#### [The problem]
Where the word "explanation" occurs in a line of the data, return the whole line.

[Page-level text extractions]
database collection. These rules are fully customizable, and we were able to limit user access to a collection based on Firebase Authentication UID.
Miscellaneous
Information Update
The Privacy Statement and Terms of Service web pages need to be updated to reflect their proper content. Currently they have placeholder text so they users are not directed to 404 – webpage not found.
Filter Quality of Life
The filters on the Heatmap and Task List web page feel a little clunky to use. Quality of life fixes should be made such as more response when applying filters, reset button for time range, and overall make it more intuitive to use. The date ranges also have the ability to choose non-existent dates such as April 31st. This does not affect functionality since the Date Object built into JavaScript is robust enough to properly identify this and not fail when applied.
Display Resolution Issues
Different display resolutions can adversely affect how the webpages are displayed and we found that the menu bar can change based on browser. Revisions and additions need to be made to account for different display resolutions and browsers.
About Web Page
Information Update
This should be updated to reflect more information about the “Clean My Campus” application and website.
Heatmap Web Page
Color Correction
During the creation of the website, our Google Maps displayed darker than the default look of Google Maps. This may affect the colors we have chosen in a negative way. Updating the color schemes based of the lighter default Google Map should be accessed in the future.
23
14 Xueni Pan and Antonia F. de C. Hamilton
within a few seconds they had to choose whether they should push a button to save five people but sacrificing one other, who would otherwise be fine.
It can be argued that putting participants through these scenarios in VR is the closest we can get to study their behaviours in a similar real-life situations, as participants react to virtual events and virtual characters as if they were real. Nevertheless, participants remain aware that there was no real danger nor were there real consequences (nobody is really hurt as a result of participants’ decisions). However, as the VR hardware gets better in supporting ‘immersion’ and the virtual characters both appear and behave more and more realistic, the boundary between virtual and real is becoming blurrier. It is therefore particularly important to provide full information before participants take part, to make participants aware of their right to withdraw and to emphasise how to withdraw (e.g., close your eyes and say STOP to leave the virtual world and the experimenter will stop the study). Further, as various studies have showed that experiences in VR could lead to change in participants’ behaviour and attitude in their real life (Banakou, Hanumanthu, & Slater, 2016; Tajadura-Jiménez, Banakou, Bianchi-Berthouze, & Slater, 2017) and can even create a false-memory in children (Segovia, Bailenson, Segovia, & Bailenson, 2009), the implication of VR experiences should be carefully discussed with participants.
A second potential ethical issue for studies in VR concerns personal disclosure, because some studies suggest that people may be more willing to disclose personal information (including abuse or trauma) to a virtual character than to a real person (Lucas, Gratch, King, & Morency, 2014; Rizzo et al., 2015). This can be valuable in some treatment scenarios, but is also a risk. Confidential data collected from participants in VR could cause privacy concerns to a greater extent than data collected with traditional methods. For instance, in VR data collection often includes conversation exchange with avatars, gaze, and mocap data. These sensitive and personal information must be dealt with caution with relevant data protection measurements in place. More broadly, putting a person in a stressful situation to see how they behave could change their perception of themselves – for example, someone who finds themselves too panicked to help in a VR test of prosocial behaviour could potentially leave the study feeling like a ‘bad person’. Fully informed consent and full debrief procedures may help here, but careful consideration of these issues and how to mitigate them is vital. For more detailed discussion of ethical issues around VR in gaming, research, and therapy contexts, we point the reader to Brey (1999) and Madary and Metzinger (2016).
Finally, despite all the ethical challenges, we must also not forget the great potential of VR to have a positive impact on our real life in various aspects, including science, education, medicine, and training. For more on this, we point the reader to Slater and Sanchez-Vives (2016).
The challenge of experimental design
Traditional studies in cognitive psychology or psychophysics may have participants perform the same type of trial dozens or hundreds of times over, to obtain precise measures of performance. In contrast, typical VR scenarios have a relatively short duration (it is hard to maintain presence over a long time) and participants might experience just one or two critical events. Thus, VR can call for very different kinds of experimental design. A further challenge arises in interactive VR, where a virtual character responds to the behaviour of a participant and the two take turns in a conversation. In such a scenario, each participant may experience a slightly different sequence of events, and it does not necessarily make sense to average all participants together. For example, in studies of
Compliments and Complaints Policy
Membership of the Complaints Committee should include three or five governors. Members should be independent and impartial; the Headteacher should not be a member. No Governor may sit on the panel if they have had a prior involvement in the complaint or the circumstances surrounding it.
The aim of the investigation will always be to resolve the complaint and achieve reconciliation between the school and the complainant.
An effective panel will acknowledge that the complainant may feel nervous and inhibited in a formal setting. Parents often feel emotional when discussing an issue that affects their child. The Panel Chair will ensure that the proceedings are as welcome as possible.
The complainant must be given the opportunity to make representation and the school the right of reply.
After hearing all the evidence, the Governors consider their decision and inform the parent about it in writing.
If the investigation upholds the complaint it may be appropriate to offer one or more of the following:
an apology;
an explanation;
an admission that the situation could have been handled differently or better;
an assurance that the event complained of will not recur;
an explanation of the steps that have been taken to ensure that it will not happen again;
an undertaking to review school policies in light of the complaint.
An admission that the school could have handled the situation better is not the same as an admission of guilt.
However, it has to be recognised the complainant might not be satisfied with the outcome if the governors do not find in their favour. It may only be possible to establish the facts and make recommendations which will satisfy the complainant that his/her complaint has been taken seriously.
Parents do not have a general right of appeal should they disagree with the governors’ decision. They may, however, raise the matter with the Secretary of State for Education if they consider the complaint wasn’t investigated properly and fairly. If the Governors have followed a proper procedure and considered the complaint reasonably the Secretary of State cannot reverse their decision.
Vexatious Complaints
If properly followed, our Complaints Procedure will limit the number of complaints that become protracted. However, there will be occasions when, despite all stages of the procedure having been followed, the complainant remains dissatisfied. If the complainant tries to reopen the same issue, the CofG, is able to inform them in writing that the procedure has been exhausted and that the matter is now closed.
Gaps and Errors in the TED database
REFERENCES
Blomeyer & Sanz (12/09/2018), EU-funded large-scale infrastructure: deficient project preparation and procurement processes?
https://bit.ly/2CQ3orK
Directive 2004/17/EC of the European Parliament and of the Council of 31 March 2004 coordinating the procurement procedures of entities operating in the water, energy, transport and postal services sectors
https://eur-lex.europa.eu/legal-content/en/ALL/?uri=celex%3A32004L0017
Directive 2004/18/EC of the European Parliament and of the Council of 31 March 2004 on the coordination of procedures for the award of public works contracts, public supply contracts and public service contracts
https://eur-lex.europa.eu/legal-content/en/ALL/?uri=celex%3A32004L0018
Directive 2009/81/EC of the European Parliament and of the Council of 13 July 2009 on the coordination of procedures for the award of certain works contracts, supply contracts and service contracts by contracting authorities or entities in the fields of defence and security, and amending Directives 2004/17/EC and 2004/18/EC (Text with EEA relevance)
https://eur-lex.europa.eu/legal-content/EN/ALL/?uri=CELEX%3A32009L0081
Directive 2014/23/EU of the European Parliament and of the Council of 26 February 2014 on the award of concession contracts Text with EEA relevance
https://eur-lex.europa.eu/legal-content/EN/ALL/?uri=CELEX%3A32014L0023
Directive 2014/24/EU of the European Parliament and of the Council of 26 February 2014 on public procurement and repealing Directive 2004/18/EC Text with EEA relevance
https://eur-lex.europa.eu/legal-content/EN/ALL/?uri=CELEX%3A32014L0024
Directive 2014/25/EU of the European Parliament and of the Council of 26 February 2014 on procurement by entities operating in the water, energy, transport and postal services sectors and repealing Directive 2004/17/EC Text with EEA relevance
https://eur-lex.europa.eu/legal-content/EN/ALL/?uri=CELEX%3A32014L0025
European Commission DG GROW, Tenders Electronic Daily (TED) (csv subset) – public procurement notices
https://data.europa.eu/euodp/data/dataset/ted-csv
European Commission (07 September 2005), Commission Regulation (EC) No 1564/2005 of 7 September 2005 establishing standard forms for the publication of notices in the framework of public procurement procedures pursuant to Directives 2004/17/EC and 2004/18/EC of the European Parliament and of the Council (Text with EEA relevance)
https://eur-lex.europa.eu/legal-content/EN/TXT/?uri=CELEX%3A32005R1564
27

#### [Expected answer]
an explanation;
an explanation of the steps that have been taken to ensure that it will not happen again;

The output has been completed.